Eleven Minutes – Paulo Coelho

I sincerely love the way Paulo Coelho writes and the way he implicitly shares in all his works that there are things we cannot know and cannot completely understand–like how the meeting of two people can spark a vibrant passion and the meeting of two others spurs nothing at all, while the former two are sweetly set aflame.

This work is raw. I appreciate how Maria is a believable young woman learning about the world and herself in an honest way. She finds herself awakened and refreshed which is a joy to read about.

“really important meetings are planned by the souls long before the bodies see each other.”

This is beautiful and I really wish I believed this; sometimes I do. And I recognize that just because you can’t explain something, that does not necessarily point toward any one conclusion … but I have seen and experienced some rather too serendipitous things in my life… I don’t know.

I also like this book a lot because it reminds me of things I have done and there really was no good reason for them. I just did them. Sometimes there is no explanations for things and I know that I have to work on accepting that. People have all types of motives, whether conscious or unconscious.

“I need to write about love. I need to think and think and write and write about love–otherwise, my soul won’t survive.”

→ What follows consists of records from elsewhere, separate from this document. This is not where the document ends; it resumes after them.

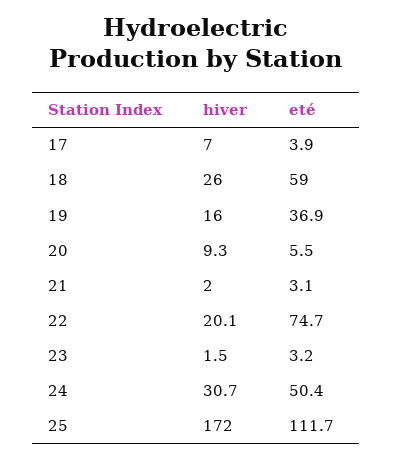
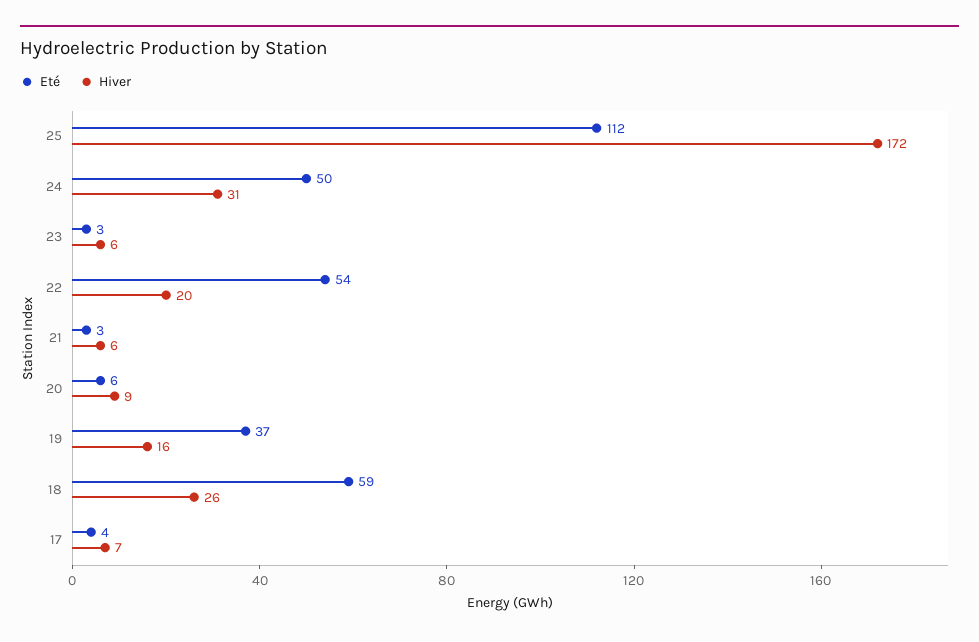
  {
    "hiver": {
      "17": 7,
      "18": 26,
      "19": 16,
      "20": 9.3,
-     "21": 2,
+     "21": 6,
      "22": 20.1,
-     "23": 1.5,
+     "23": 6,
      "24": 30.7,
      "25": 172
    },
    "eté": {
      "17": 3.9,
      "18": 59,
      "19": 36.9,
      "20": 5.5,
      "21": 3.1,
-     "22": 74.7,
+     "22": 54,
      "23": 3.2,
      "24": 50.4,
      "25": 111.7
    }
  }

I often feel like this, and I cannot for the life of me explain why, which seemed to be a recurring theme for me throughout my reading of this book. Most people that I know who feel compelled to write anything, whether it’s poetry or prose or something else, have a hard time explaining what drives them to it. I am among those people.

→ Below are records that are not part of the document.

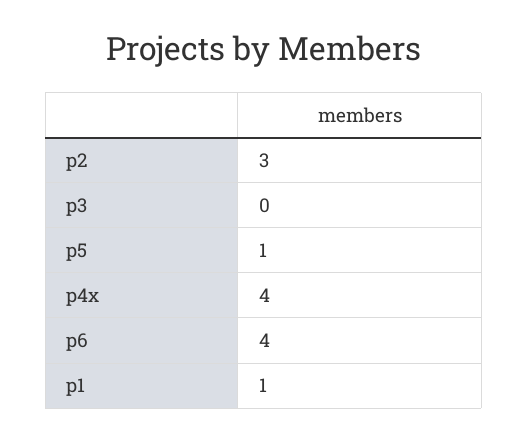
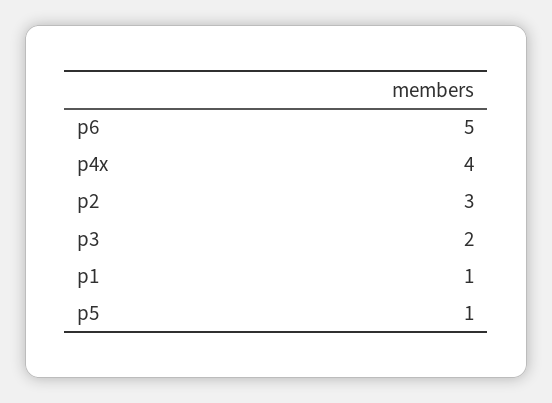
  {
    "p2": 3,
-   "p3": 0,
+   "p3": 2,
    "p5": 1,
    "p4x": 4,
-   "p6": 4,
+   "p6": 5,
    "p1": 1
  }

Just the subject matter of this book– a young woman becoming a prostitute in and of itself seems like such a taboo topic, but Coelho writes about it in such a believable and eloquent way, that even extremely conservative people could still appreciate this work, in my opinion.

The last quote is something that I firmly believe:

If I’m looking for true love, I first have to get the mediocre loves out of my system. The little experience of life I’ve had has taught me that no one owns anything, that everything is an illusion–and that applies to material as well as spiritual things. Anyone who has lost something they thought was theirs forever (as has happened often enough to me already) finally comes to realize that nothing really belongs to them.
And if nothing belongs to me, then there’s no point wasting my time looking for things that aren’t mine; it’s best to live as if today were the first (or last) day of my life.

No one owns another person. No matter how obsessed you get or how much you try to control another person. All of those things are just illusions of control. You can’t control another persons soul or thoughts and in that way I think it’s beautiful to learn to love freely. Because that, in and of itself, is freeing. I can love someone without expecting anything in return. It makes everything just that much more precious.

I’m not sure I liked the Terence character. I get exploring the darker side of yourself and your desires, but he seems too stereotypical. I especially appreciate the inclusion of women’s sexual pleasure being explored in this work and how men’s pleasure is a often a “given” while women’s pleasure is assumed to fall by the wayside. I think this is huge. Because in just popular culture and media, it is assumed that sexuality is confined to penetrative sex, while most women get little to no stimulation or pleasure from that— clitoral stimulation becomes ignored because it gives men no instant physical gratification. So I really appreciated the implicit commentary on women’s sexuality and how sexuality in and of itself should not be confined to just intercourse. YES. A thousand times yes. Sexuality does not mean sensuality, there is so much pressure in society to just be “good” at intercourse, whatever that means, and so sensual erotic things that don’t involve that are often cast aside. One of the most erotic scenes in the book, for me at least, involved no sex at all but just Maria and Ralf looking at each other. That’s passion. Sex can be passionate too, but I think people get too wrapped up in expectations that they forget to enjoy each other in the moment… in every way.

Lastly, I am really glad that the book ended the way that it did. Because I am a firm believer that you don’t have to keep things fleeting or dream-like in order to keep them lovely. If you were meant to be with someone, pursuing a relationship with them will not turn your love into monotony. Your relationship will not become dull if they passion between the two of you is real passion and not simply infatuation. You don’t have to leave to have something remain magical. I used to think that in order for something to remain “perfect,” it couldn’t last forever. Well I realized, just as Maria realized, that perfect is unattainable and you can’t and shouldn’t spend your life beating yourself up over things you think you should want. You’ll end up miserable… your heart knows what it wants, even if it doesn’t know why. Working against that will be working yourself into an early grave. That’s not to say completely throw caution to the wind, but to ignore your inner most desires about what feels right to you … would be doing your soul a complete disservice. I was happy that I wasn’t disappointed with the ending of this book, I was seriously worried for a beat.